### Task objective
Please restate each line of the data that follows word for word, skipping any image.

### Material to process

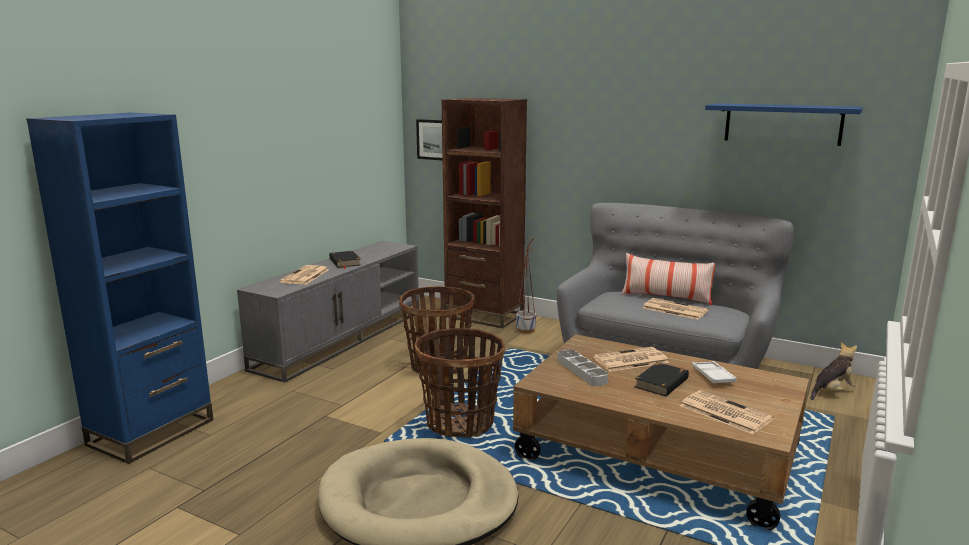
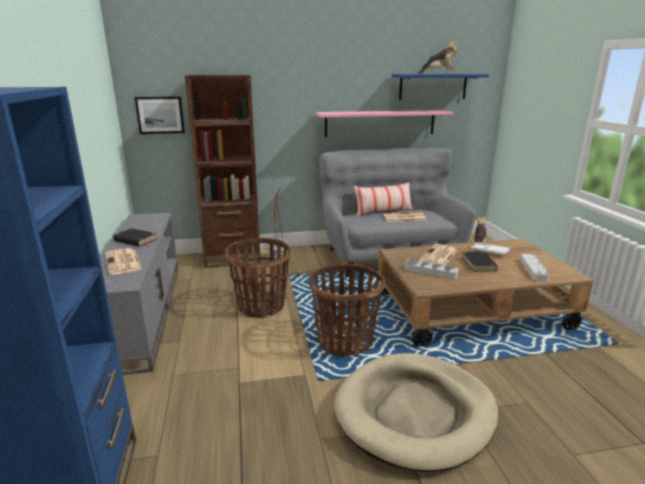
camera: 40 degrees left, 5 degrees up
newspaper [680,390,774,434] -> grey tray [520,254,550,282]
none -> pink shelf [316,110,453,137]
none -> plush toy [418,41,458,74]

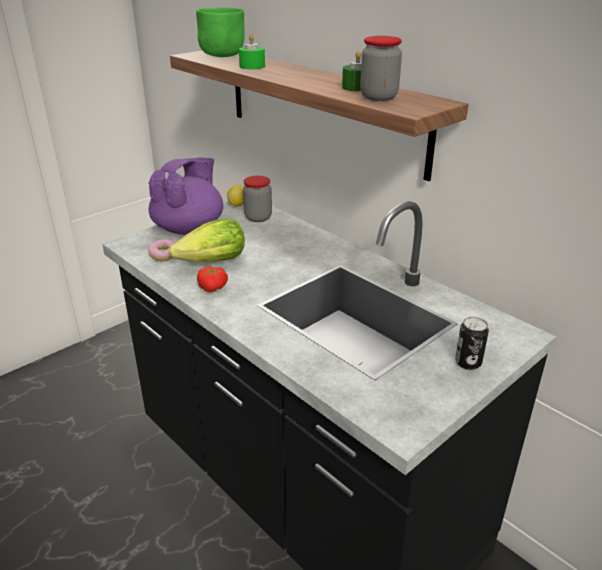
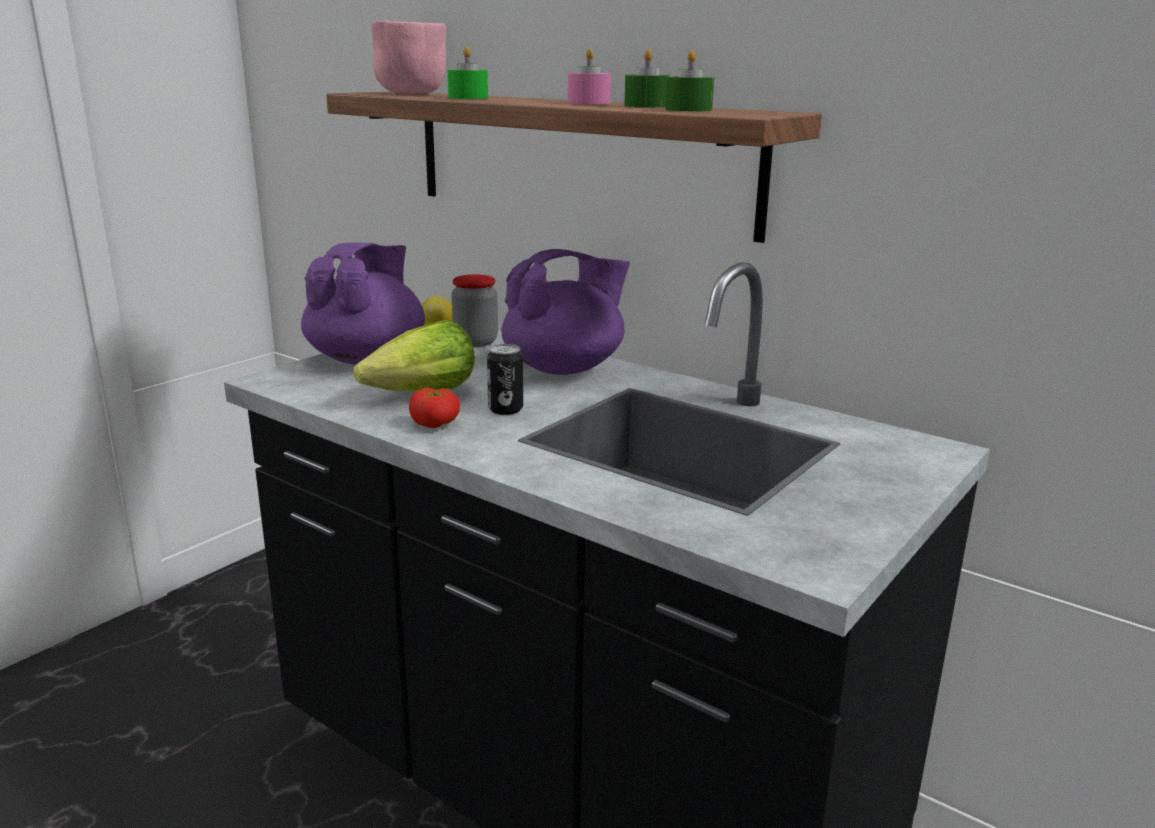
camera: 10 degrees left, 10 degrees down
donut [148,239,174,261] -> none
green bowl [196,8,245,57] -> pink bowl [372,21,446,94]
jar [360,36,402,101] -> green candle [665,50,714,111]
can [455,316,489,370] -> can moved to [487,344,523,415]
none -> purple teapot [501,249,630,375]
none -> pink candle [568,48,611,104]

### Result below
camera: 40 degrees left, 5 degrees up
newspaper [680,390,774,434] -> grey tray [520,254,550,282]
none -> pink shelf [316,110,453,137]
none -> plush toy [418,41,458,74]

camera: 10 degrees left, 10 degrees down
donut [148,239,174,261] -> none
green bowl [196,8,245,57] -> pink bowl [372,21,446,94]
jar [360,36,402,101] -> green candle [665,50,714,111]
can [455,316,489,370] -> can moved to [487,344,523,415]
none -> purple teapot [501,249,630,375]
none -> pink candle [568,48,611,104]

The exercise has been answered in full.